Er wandte sich im Augenblick um, als Vincent mit Sprung wie ein Affe, die offene Rasierklinge in der Faust, auf ihn zusauste. Doch wieder war seines Blicks Wucht so groß, daß der Angreifer in Gelenken knickte, wackelnden Kopfs mechanisch in Richtung nach Haus ablief.

Einen Augenblick stutzte Gauguin, ob er Vincent folgen, entwaffnen, beruhigen sollte. Doch halb brutaler Hochmut, mit dem Bauer nichts zu tun haben zu wollen, halb leiblicher Abscheu hielt ihn ab. Entschlossen ging er in das beste Arler Gasthaus, nahm ein Bett, sank hin, schlief trotz innerer Tumulte.

Van Gogh war stracks nach Haus gejagt und, um Gauguin, dem ewigen Arrangeur und Verklärer des Daseins ein einziges Mal ein saftiges Stück Schicksal, klotzige Wirklichkeit in die Arabesken seiner Träume, die er vermutlich wieder mit seiner Dulcinea im Freudenhaus träumte, zu schmettern, schnitt er sich glatt das Ohr am Kopf herunter, putzte es, bohrte den blutenden Schädel in eine baskische Mütze und marschierte schlapp doch aufrecht geradewegs ins Bordell, dessen Pförtner er die in ein Kuvert gefaltete Ohrmuschel mit dem Bemerken für Gauguin gab, er sollte von ihm grüßen, ihm das als Andenken an ihn geben.

Dann wankte er heim, brach, die Treppe hinauf, aufs Lager.

Zehn Minuten später war die ganze, den Freudenmädchen eingeräumte Straße auf den Beinen, besah das Ding, begestikulierte die Schauertat.

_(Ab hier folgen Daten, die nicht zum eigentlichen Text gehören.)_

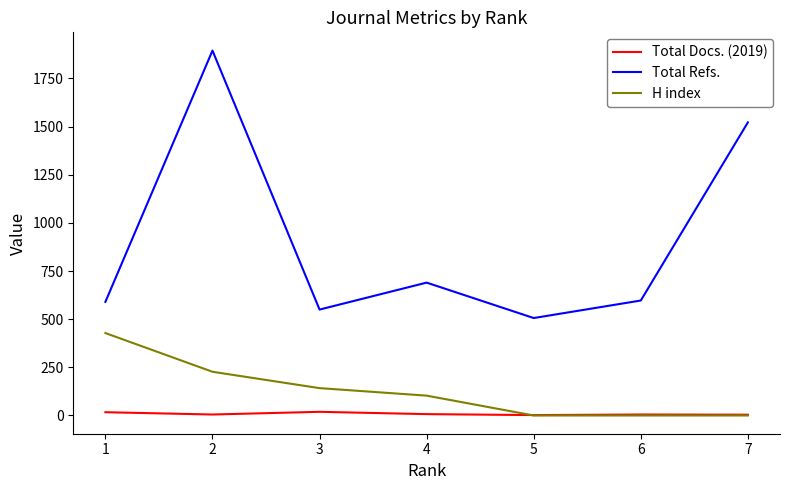

How many interior local peaks does the Total Refs. series have?

2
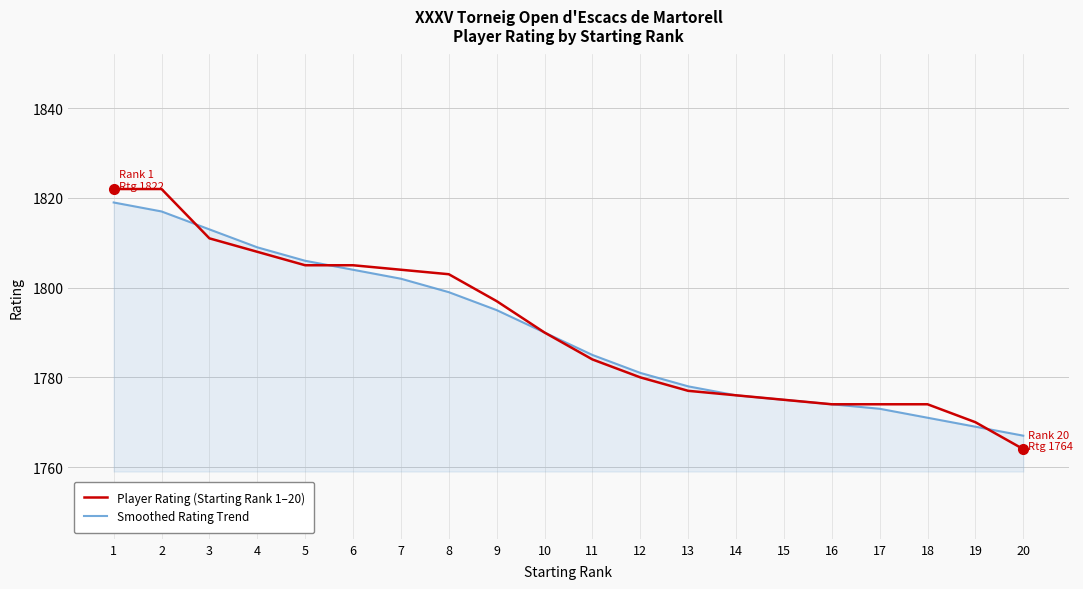

Is it true that Smoothed Rating Trend equals 1781 at 12?

True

Als andern Morgens Gauguin um acht auf den Lamartineplatz vors Haus kam, war da Aufruhr und Gebrüll. Gendarmen hielten die Eingangstür zum Haus besetzt, während ein dicker, schwitzender Polizeikommissar in steifem Hut auf sie einsprach, fuchtelte und fluchte. Als Gauguin ins Haus wollte, stellte ihn der Kommissar in der Tür, schnauzte, daß der Schnurrbart flog: »Herr, was haben Sie aus Ihrem Freund gemacht?« Und als drohendes Murren durch die Menge schwoll, Gauguin banger Ahnung flüsterte: »Ich weiß nicht«, tobte der Beamte: »Das wissen Sie wohl!« Und mit Gebärde: »Er ist tot!«

Paul wankte. Rasender Schmerz, doch auch Wut über gehässige Blicke, die ihn von überallher zerrissen, packten ihn und mühsam stammelte er: »Gehen wir bitte hinein mein Herr und sprechen weiter.«

Der Kommissar nickte zum Zeichen des Einverständnisses, man stieg die Treppe zu Vincents Schlafraum, die von unten bis oben blutbesudelt war, hinauf. Da lag im Bett zusammengerollt, in Decken verknüllt scheinbar leblos van Gogh; Gauguin aber beugte sich tief zu ihm, griff mit hastigen Händen den Liegenden ab, dessen Wärme zuverlässig Leben bewies.

Da stand Pauls Vernunft aus Erstarrung auf, er flüsterte dem Kommissar zu: »Wollen Sie bitte diesen Menschen vorsichtig wecken – er schläft infolge des Blutverlusts in Erschöpfung fest – und ihm, fragt er nach mir, sagen, ich sei nach Paris abgereist. Einzig mein Anblick könnte ihm noch verhängnisvoll werden.«

Er grüßte, kehrte und floh unbeirrt erhobenen Haupts durch die murrende Menge vom Ort. Der Kommissar ließ schnell einen Wagen, Arzt holen, der Vincent ins Leben zurückrief. Mit ersten Worten verlangte er nach dem Freund, der Pfeife, bat, man sollte, wieviel Geld unten in der Kasse sei, nachsehen. Aus dem Fehlen einer größeren Summe wollte er Pauls gefürchtete Abreise feststellen. Doch da hatte ihm der Kommissar Gauguins Botschaft schon mitgeteilt.

Bei welcher Nachricht Vincent hochfuhr, gellen Schrei schrie, der die versammelte Menge verstörte, und in so tiefe Bewußtlosigkeit zurückbrach, daß man ihn unschwer ins Krankenhaus überführen konnte.